No institution outside of charities/NGOs has ever functioned from a standpoint of moral purity. Sure many have claimed to when a convenient narrative was available, but no nation that implemented a "morality first" platform would survive for long. They simply wouldn't be able to strike deals with most other nations on moral grounds, and would turn themselves into a nicer, gentler North Korea. I guess Bhutan comes the closest, but aside from their use as a buffer zone/chess piece between the Indians and Chinese, no one outside of some human-interest bloggers cares about Bhutan (if I have to hear about their happiness index one more time...). Europe's various moral stances are the result of American strategic overwatch and a globalized economic system where they didn't have to secure their own resources. Take those away and the morality will dry up awful fast (where do you think the old European empires came from?)

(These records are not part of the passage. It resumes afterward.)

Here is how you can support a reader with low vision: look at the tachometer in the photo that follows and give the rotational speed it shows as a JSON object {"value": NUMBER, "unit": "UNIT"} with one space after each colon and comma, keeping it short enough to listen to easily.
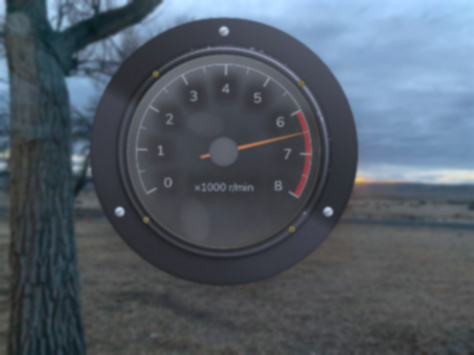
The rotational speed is {"value": 6500, "unit": "rpm"}
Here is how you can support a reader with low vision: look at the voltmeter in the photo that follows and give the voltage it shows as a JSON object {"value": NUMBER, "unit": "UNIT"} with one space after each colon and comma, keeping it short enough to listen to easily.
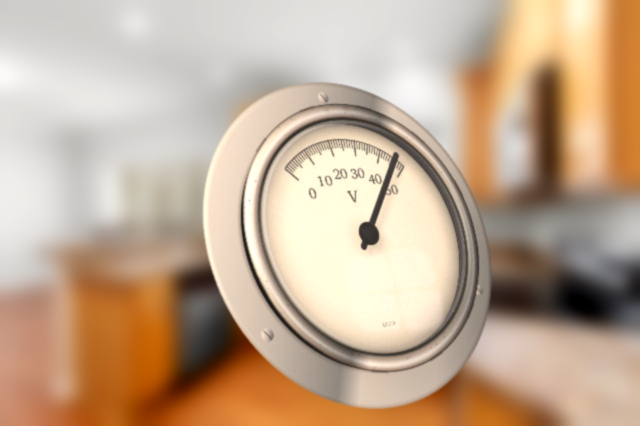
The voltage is {"value": 45, "unit": "V"}
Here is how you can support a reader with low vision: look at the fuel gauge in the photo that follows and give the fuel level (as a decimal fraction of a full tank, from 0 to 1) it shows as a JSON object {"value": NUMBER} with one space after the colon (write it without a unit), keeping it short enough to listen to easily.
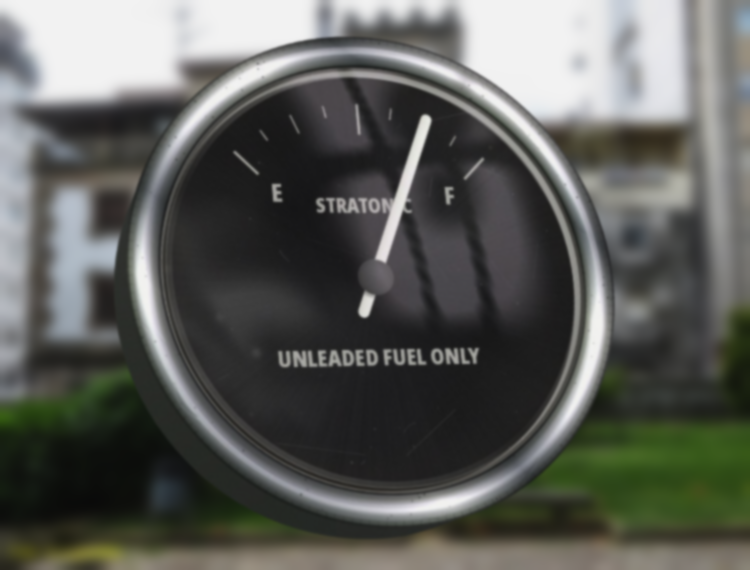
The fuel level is {"value": 0.75}
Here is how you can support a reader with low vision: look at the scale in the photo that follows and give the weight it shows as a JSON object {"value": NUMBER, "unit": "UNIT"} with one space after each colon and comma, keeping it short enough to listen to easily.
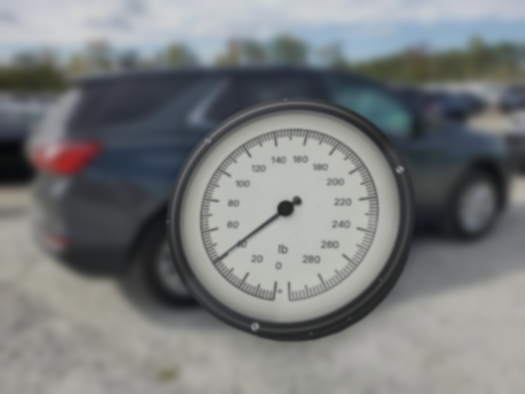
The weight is {"value": 40, "unit": "lb"}
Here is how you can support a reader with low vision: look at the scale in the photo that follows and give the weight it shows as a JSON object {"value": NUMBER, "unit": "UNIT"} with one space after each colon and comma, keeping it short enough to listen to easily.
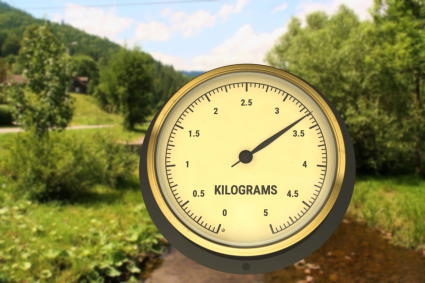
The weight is {"value": 3.35, "unit": "kg"}
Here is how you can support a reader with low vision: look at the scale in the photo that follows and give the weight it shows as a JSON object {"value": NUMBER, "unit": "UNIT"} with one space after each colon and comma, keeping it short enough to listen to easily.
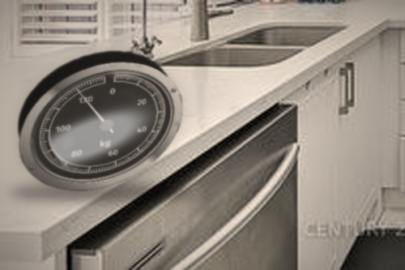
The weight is {"value": 120, "unit": "kg"}
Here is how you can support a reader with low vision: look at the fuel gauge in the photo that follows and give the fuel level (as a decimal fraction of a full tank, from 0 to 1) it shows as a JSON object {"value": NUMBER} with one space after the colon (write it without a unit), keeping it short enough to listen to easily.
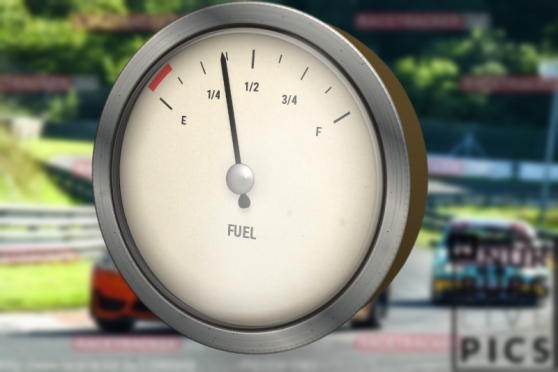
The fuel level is {"value": 0.375}
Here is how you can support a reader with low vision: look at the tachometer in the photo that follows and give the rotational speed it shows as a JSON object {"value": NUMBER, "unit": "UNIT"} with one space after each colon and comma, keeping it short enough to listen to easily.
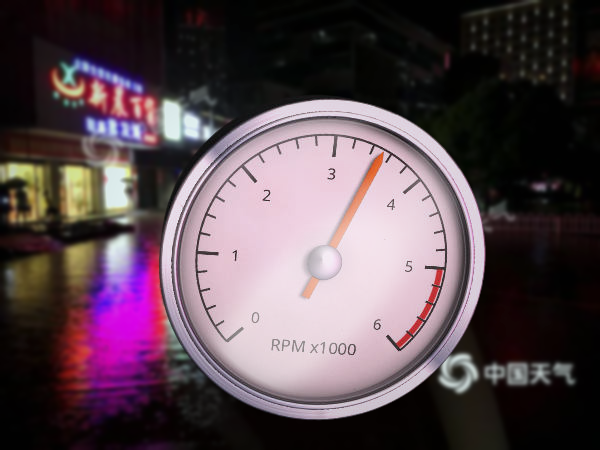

As for the Saudis and Yemen specifically, I think most Americans in the abstract would agree we should be sanctioning the Saudis... right up until they learn that means gas shortages and insane prices at the pump. For most Americans the cost of gas directly impacts their families' livelihoods, and people will always pick their own family's welfare over the welfare of strangers half a world away. Sure there's a minority that's willing to sacrifice regardless, and sure it would be nice if the whole world was that way. But it isn't, not even close. So we have to deal with what we have, and Yemen, among other places, is screwed.

I disagree. We do care. We just think some things are savable, and some not. That's why there's pressure on Iran now, and Russia now. That's why the west bitches and moans about the US doing immoral shit. Not because it's the worst, but because we think there's a chance they might care. Unlike Saudi Arabia, which we pretty much write off as total monsters.
So we have had sanctions on Iran for decades because ae actually think they’re more moral than Saudis and will eventually come around, rather than having to do with Saudis being our allies and selling oil cor dollars while Iranians overthrew the Shah?

I think during the Shah times, if Iran was bombing people we’d also look the other way. We looked the other way when Afghanistan did genocidal rapes of Bangladesh in their war of independence…

And in your view btw who are moral monsters — Arabs vs Persians or their governments?